=== Exercise goal ===
The line containing "de nombreuses infrastructures." marks the end: restate word for word every line from the first line of the entries below through that one.
------ Given entries
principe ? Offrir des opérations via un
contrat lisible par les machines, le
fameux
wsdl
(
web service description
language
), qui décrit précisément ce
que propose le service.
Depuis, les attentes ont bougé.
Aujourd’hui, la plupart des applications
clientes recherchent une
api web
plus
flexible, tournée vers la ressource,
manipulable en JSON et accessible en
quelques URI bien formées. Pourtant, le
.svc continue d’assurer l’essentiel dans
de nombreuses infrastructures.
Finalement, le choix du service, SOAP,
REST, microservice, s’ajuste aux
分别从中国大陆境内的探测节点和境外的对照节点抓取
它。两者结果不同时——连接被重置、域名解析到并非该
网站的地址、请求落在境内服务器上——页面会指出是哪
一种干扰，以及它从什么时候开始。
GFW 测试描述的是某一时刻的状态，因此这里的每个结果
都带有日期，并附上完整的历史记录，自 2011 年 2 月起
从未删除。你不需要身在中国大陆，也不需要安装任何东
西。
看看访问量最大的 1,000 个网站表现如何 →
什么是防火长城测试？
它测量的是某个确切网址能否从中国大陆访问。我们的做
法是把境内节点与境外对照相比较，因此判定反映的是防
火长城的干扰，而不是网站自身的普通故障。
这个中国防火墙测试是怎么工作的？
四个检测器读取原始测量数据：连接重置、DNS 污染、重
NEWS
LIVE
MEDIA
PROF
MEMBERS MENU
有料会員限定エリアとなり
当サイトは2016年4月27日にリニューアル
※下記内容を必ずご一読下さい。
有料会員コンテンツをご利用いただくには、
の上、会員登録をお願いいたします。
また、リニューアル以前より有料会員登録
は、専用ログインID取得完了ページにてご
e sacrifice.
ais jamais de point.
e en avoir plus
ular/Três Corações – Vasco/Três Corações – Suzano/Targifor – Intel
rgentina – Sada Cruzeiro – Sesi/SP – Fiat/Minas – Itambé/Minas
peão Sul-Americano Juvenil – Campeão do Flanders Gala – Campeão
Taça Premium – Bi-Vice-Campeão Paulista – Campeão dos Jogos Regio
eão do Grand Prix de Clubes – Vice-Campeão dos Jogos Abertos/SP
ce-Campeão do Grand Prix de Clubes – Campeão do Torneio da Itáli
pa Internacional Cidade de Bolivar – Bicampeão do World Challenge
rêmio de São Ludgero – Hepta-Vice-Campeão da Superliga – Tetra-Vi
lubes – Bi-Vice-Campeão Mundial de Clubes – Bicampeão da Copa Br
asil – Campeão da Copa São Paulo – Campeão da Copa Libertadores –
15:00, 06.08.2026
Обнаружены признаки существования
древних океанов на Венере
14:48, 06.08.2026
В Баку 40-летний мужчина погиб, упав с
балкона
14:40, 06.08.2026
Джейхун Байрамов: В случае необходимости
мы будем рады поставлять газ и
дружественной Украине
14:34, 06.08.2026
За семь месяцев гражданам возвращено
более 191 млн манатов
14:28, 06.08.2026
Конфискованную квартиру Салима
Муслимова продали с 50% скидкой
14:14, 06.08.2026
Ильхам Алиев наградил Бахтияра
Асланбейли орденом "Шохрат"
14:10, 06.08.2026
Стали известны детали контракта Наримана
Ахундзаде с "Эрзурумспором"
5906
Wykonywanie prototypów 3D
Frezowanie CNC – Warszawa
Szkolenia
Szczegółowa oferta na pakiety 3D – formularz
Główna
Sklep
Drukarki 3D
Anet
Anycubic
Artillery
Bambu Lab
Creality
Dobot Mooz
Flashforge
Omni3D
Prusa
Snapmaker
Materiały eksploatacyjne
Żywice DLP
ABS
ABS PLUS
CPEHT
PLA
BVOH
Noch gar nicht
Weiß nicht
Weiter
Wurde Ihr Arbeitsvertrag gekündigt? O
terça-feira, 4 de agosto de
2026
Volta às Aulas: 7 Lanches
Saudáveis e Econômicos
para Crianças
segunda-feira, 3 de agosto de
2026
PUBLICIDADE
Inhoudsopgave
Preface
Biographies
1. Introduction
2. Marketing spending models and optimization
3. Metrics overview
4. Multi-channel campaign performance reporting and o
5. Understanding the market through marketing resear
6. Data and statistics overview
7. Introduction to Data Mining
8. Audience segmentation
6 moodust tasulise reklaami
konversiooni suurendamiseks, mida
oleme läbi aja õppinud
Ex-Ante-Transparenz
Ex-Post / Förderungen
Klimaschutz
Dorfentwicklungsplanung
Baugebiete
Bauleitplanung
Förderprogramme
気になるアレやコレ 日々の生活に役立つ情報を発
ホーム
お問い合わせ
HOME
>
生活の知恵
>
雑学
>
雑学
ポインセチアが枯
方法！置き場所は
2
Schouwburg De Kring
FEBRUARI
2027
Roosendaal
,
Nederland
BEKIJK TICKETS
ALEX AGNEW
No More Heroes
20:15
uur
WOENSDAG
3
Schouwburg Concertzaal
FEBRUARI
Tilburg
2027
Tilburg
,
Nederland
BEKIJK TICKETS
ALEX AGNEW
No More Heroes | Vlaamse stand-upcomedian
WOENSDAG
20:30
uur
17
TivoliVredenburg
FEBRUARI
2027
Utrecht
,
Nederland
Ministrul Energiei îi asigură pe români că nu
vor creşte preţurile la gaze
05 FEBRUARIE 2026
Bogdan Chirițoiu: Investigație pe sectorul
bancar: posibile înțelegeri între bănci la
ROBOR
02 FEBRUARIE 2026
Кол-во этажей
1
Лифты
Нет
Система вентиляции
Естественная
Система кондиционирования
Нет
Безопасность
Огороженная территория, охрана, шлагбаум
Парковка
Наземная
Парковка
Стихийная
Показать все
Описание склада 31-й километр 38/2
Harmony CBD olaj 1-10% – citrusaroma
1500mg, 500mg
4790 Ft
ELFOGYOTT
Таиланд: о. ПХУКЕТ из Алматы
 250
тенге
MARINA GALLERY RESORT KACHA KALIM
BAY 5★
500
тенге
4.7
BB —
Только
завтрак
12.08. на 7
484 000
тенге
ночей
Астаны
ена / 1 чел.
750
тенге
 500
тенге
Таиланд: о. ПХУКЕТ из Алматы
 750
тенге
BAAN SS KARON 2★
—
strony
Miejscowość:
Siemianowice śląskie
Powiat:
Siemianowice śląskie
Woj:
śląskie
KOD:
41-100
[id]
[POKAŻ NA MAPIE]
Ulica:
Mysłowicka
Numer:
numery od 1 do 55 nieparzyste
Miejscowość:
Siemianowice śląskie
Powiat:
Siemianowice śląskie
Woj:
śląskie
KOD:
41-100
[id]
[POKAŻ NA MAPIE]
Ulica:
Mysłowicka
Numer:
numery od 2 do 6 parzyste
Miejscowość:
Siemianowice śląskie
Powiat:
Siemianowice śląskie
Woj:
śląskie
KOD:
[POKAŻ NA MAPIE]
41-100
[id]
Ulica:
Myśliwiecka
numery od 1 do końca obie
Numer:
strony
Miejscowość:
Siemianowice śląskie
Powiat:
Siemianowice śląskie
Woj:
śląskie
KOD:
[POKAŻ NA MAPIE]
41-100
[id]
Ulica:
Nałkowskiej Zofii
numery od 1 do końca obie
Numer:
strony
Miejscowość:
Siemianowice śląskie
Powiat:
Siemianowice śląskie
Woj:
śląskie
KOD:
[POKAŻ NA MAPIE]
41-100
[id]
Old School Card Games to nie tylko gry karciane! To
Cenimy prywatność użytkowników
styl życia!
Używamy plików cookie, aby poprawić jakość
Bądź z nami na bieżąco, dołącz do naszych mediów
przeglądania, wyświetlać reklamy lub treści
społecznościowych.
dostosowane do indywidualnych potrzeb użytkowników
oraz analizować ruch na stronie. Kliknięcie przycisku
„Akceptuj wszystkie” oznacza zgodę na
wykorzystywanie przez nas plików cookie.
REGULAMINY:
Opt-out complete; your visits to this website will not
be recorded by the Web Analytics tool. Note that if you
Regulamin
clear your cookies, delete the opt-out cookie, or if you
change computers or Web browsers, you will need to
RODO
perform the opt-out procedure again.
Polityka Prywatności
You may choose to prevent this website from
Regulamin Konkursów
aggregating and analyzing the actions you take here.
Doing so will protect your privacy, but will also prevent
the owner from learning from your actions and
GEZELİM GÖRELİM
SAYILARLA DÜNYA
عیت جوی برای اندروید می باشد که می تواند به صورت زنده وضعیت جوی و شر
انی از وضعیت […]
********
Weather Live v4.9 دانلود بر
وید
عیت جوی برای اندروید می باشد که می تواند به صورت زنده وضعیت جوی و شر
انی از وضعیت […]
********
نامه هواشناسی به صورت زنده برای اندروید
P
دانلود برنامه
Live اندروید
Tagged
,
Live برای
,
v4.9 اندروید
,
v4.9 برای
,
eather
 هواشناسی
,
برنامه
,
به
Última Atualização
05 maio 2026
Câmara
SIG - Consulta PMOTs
------------
=== Task result ===
principe ? Offrir des opérations via un
contrat lisible par les machines, le
fameux
wsdl
(
web service description
language
), qui décrit précisément ce
que propose le service.
Depuis, les attentes ont bougé.
Aujourd’hui, la plupart des applications
clientes recherchent une
api web
plus
flexible, tournée vers la ressource,
manipulable en JSON et accessible en
quelques URI bien formées. Pourtant, le
.svc continue d’assurer l’essentiel dans
de nombreuses infrastructures.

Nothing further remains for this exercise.